Přehled
Rozsudek
PREMIÈRE SECTION
AFFAIRE GOROU c. GRÈCE (No 3)
(Requête no 21845/03)
ARRÊT
STRASBOURG
22 juin 2006
DÉFINITIF
23/10/2006
Cet arrêt deviendra définitif dans les conditions définies à l'article 44 § 2 de la Convention. Il peut subir des retouches de forme.
En l'affaire Gorou c. Grèce (no 3),
La Cour européenne des Droits de l'Homme (première section), siégeant en une chambre composée de :
MM. L. Loucaides, président,
C.L. Rozakis,
Mmes F. Tulkens,
E. Steiner,
MM. K. Hajiyev,
D. Spielmann,
S.E. Jebens, juges,
et de M. S. Nielsen, greffier de section,
Après en avoir délibéré en chambre du conseil le 1er juin 2006,
Rend l'arrêt que voici, adopté à cette date :
PROCÉDURE
1. A l'origine de l'affaire se trouve une requête (no 21845/03) dirigée contre la République hellénique et dont une ressortissante de cet Etat, Mme Anthi Gorou (« la requérante »), a saisi la Cour le 8 juillet 2003 en vertu de l'article 34 de la Convention de sauvegarde des Droits de l'Homme et des Libertés fondamentales (« la Convention »).
2. La requérante est représentée par Me H. Mylonas, avocat au barreau d'Athènes. Le gouvernement grec (« le Gouvernement ») est représenté par les délégués de son agent, MM. S. Spyropoulos, assesseur auprès du Conseil Juridique de l'Etat et D. Kalogiros, auditeur auprès du Conseil Juridique de l'Etat.
3. Le 3 février 2005, la première section a décidé de communiquer au Gouvernement les griefs tirés du droit d'accès à un tribunal et de la durée de la procédure. Se prévalant des dispositions de l'article 29 § 3, elle a décidé que seraient examinés en même temps la recevabilité et le bien-fondé de l'affaire.
EN FAIT
I. LES CIRCONSTANCES DE L'ESPÈCE
4. La requérante est née en 1957 et réside à Athènes.
5. Le 26 juin 1998, la requérante porta plainte, en se constituant partie civile, auprès du procureur près le tribunal de grande instance d'Athènes contre K.K. pour fausse dénonciation judiciaire, diffamation et forfaiture.
6. A une date non précisée, K.K. fut renvoyé en jugement devant le tribunal correctionnel d'Athènes.

**Tâches à faire:**
**A)** Pour chaque affirmation, répondez oui ou non selon l'arrêt Gorou c. Grèce, en citant les mots du texte qui tranchent : (i) la requérante habite à Athènes ; (ii) la Cour a été saisie le 8 juillet 2003 ; (iii) la chambre a délibéré le 22 juin 2006.
**B)** Nommez tous les juges qui composent la chambre dans l'arrêt Gorou c. Grèce, président compris.
**C)** Écrivez la suite de l'arrêt Gorou c. Grèce à partir de son dernier paragraphe.

**Entrées affichées:**
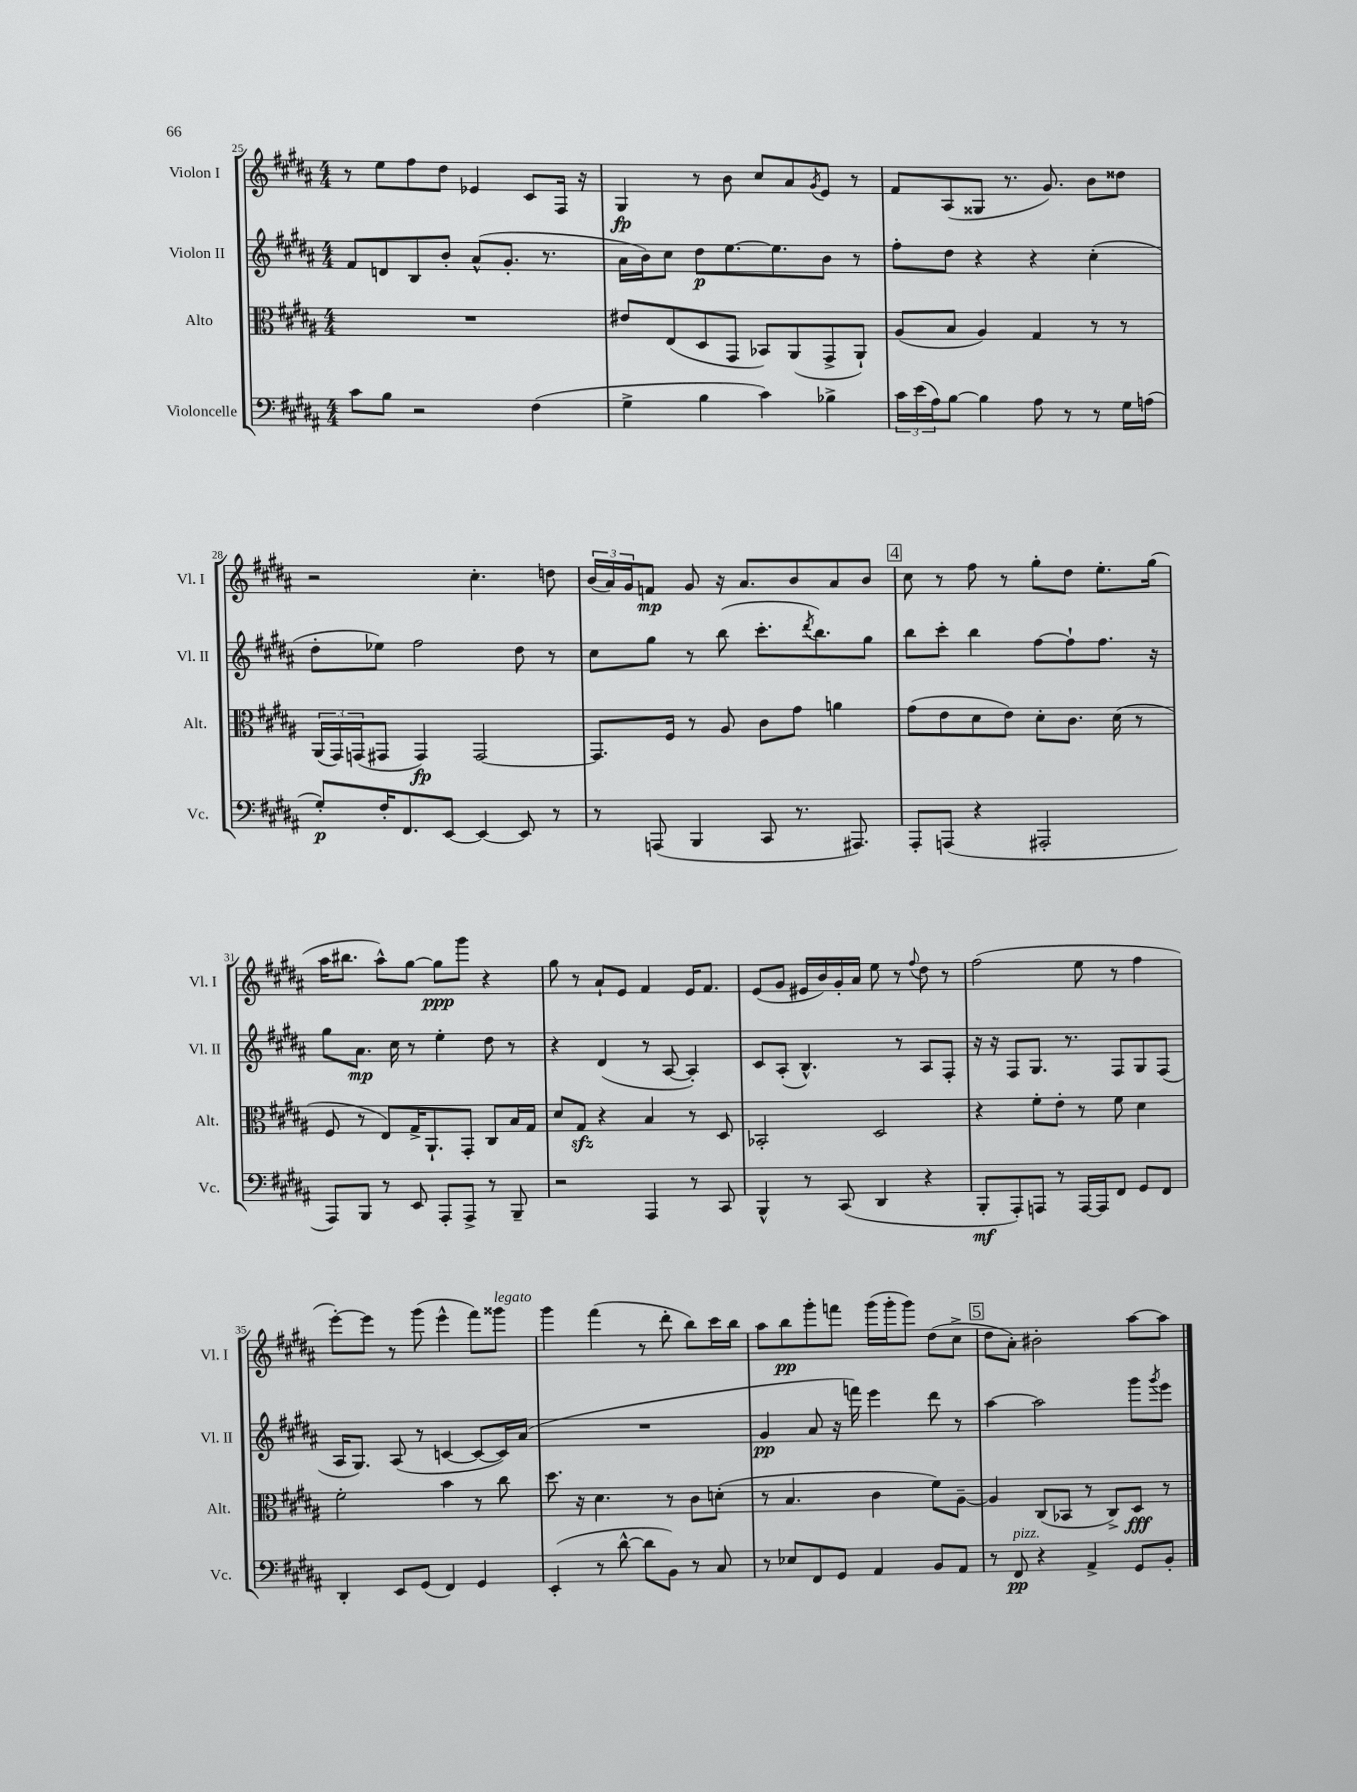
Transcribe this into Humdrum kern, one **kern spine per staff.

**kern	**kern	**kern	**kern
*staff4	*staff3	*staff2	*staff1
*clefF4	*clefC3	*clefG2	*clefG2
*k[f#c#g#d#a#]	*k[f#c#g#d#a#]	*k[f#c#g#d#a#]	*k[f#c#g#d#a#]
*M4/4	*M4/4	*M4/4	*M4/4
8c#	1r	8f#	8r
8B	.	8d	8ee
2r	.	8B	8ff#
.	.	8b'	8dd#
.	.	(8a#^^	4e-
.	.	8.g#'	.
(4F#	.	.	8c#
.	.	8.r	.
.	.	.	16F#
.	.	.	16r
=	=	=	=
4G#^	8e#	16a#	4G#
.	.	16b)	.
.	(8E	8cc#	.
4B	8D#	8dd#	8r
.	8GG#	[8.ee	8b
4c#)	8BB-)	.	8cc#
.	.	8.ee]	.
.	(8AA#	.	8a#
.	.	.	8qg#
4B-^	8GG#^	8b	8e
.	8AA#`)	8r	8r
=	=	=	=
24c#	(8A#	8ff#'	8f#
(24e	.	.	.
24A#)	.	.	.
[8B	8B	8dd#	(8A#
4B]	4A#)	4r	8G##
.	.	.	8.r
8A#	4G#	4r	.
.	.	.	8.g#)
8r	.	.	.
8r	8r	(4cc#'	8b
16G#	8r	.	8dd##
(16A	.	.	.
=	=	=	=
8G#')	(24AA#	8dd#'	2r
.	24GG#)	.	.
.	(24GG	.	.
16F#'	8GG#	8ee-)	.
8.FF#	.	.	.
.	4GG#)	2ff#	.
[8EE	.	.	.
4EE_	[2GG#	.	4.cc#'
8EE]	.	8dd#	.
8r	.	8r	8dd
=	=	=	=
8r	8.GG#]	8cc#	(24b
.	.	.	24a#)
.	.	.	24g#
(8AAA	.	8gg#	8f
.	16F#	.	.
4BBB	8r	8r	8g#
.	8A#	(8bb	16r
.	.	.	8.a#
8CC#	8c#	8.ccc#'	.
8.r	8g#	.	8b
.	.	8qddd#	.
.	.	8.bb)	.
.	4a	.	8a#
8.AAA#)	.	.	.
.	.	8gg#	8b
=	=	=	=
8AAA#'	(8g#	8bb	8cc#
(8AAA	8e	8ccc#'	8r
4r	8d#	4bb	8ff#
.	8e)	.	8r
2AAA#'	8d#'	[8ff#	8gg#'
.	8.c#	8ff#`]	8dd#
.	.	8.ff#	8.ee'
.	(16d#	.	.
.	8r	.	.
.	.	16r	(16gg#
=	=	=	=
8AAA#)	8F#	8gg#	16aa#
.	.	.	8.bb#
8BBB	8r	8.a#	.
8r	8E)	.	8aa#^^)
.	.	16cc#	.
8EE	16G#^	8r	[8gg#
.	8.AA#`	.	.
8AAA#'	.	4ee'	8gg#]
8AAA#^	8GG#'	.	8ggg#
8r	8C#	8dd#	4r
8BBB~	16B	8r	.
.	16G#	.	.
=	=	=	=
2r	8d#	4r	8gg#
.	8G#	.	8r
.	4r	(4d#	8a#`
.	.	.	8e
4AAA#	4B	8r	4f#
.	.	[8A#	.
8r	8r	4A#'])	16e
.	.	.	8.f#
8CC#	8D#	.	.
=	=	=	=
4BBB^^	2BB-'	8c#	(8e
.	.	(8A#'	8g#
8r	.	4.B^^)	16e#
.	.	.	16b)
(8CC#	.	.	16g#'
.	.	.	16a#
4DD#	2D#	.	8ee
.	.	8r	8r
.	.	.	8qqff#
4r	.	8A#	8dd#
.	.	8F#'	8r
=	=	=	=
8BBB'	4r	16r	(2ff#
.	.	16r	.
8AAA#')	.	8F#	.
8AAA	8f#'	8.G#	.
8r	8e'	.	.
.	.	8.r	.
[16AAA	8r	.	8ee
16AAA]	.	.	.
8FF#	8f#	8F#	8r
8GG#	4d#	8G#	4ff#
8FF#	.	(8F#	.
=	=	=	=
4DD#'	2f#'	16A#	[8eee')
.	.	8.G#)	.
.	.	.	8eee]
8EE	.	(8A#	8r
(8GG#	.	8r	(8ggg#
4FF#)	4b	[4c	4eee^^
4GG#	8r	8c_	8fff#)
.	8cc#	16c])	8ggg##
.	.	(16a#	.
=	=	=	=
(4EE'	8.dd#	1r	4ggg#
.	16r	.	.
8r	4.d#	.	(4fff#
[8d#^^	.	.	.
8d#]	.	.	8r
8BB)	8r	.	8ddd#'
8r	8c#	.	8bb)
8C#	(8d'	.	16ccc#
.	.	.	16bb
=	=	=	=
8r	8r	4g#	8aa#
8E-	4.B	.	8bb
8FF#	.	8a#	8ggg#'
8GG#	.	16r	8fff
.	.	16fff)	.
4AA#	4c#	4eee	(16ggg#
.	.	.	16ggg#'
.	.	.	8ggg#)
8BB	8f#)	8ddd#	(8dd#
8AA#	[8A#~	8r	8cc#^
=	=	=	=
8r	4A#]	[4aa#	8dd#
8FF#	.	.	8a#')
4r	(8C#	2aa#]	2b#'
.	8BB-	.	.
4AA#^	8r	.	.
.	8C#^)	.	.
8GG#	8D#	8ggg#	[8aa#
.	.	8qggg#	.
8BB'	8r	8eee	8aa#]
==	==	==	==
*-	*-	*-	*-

**Réponses par tâche:**
**A)**
(i) Oui : « réside à Athènes ».
(ii) Oui : « a saisi la Cour le 8 juillet 2003 ».
(iii) Non : « Après en avoir délibéré en chambre du conseil le 1er juin 2006 ».

**B)** L. Loucaides (président), C.L. Rozakis, F. Tulkens, E. Steiner, K. Hajiyev, D. Spielmann, S.E. Jebens

**C)**
7. L'audience devant le tribunal correctionnel d'Athènes eut lieu le 1er novembre 2002. La requérante déclara devant le tribunal qu'elle se constituait partie civile pour les délits de fausse dénonciation judiciaire et de diffamation sans demande d'indemnisation. A la même date, le tribunal correctionnel d'Athènes, après avoir examiné les arguments avancés par la requérante, relaxa K.K. (jugement no 78449/2002). Le 10 décembre 2002, le jugement fut mis au net et enregistré au registre du greffe du tribunal correctionnel d'Athènes. La requérante a pu alors prendre connaissance pour la première fois du texte du jugement.
8. Le 3 janvier 2003, la requérante demanda auprès du procureur près la Cour de cassation de se pourvoir en cassation contre le jugement no 78449/2002 du tribunal correctionnel d'Athènes. A cette date, le jugement pouvait faire l'objet d'un appel par les procureurs près le tribunal correctionnel et la cour d'appel d'Athènes.
9. Le 9 janvier 2003, le procureur près la Cour de cassation rejeta la demande de la requérante pour tardiveté. Dans une note manuscrite d'une page, jointe à la demande de la requérante, le procureur considéra que ce jugement pouvait encore fait l'objet d'un appel de la part du procureur près le tribunal correctionnel ou la cour d'appel. Par conséquent, le jugement no 78449/2002 du tribunal correctionnel d'Athènes n'était pas définitif et le délai de trente jours pour se pourvoir en cassation avait commencé à courir à la date du prononcé du jugement et non pas à la date de sa mise au net et de son enregistrement au registre du greffe du tribunal correctionnel.
II. LE DROIT ET LA PRATIQUE INTERNES PERTINENTS
10. L'article 473 du code de procédure pénale est ainsi libellé:
« 1. Lorsqu'une loi ne prévoit pas un délai spécifique, le délai d'exercice des voies de recours internes est de dix jours à compter du prononcé du jugement. Si la personne concernée n'est pas présente au prononcé du jugement, le délai susmentionné est également de dix jours, sauf si elle réside à l'étranger ou si son domicile n'est pas connu ; dans ce cas, le délai est de trente jours et court à compter de la notification du jugement (...).
2. Le pourvoi en cassation contre une décision portant condamnation peut être formé par la personne condamnée (...) dans un délai de vingt jours qui débute selon le paragraphe 1 (...).
3. Le délai de pourvoi en cassation court à partir de la transcription de la décision définitive, mise au net, au registre spécial tenu au greffe de la juridiction pénale. La décision doit être mise au net dans un délai de quinze jours, sans quoi le président de la juridiction pénale encourt des sanctions disciplinaires. »
11. Dans un premier temps, la Cour de cassation interprétait cette disposition à la lettre (voir par exemple l'arrêt no 3/2000, dans lequel la formation plénière de la Cour de cassation jugea que l'enregistrement au registre spécial du greffe d'une décision qui n'était pas définitive et pouvait encore être frappée d'appel n'entraînait aucune conséquence légale).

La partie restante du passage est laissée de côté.